DATA SUPPLIED.
##########

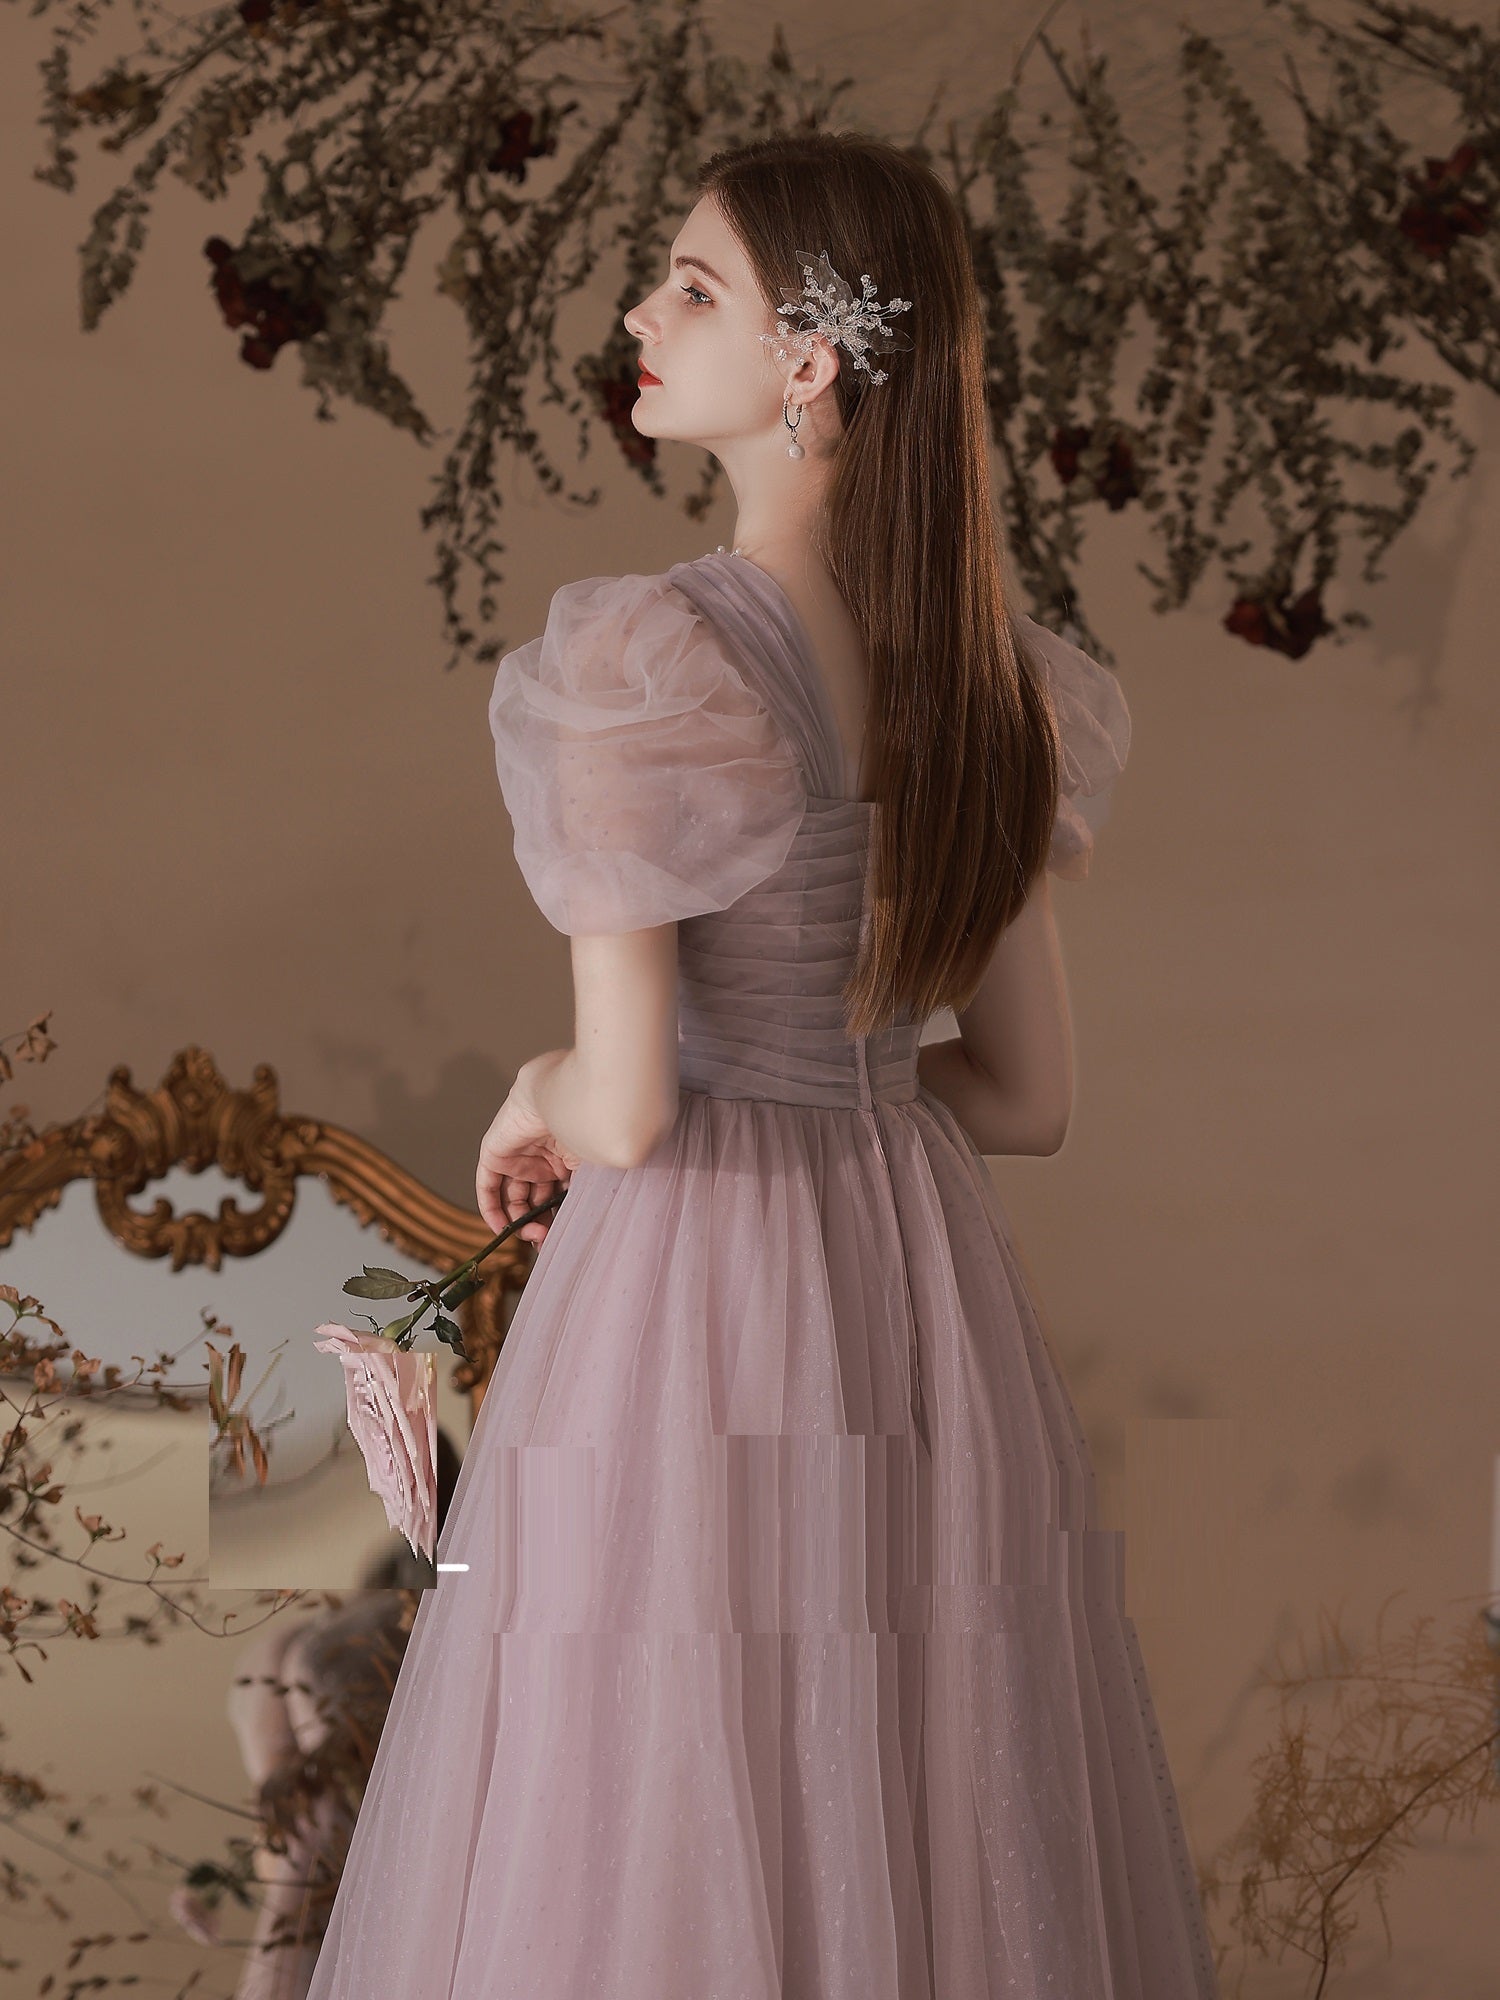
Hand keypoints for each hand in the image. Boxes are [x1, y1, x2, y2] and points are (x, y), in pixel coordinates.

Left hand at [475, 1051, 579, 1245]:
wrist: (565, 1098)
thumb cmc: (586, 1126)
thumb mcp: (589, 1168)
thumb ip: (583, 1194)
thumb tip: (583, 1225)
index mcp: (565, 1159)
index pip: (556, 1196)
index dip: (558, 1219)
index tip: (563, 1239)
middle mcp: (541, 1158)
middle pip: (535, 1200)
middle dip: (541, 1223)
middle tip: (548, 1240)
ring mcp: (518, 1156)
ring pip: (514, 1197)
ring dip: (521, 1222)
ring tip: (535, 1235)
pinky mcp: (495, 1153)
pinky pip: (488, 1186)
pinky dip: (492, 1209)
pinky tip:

##########

TASK REQUIREMENTS. Without including any pictures, return every line of the records exactly.

TASK RESPONSE.
Hand keypoints for each hand in the image. Boxes are [x1, y1, x2, y2] and points are (x, y), in pixel coordinates.

Left hand at [475, 1051, 579, 1245]:
wrist: (565, 1098)
thumb cmc: (586, 1126)
thumb mcp: (589, 1168)
thumb ip: (583, 1194)
thumb tip: (583, 1225)
index mcp: (565, 1159)
index pip: (556, 1196)
index dip: (558, 1219)
index tip: (563, 1239)
middle mcp: (541, 1158)
middle pip: (535, 1200)
middle dip: (541, 1223)
middle tip: (548, 1240)
ring mcp: (518, 1156)
ring pip: (514, 1197)
ring dip: (521, 1222)
ring tip: (535, 1235)
pinky mcp: (495, 1153)
pinky pip: (488, 1186)
pinky dip: (492, 1209)
pinky tip:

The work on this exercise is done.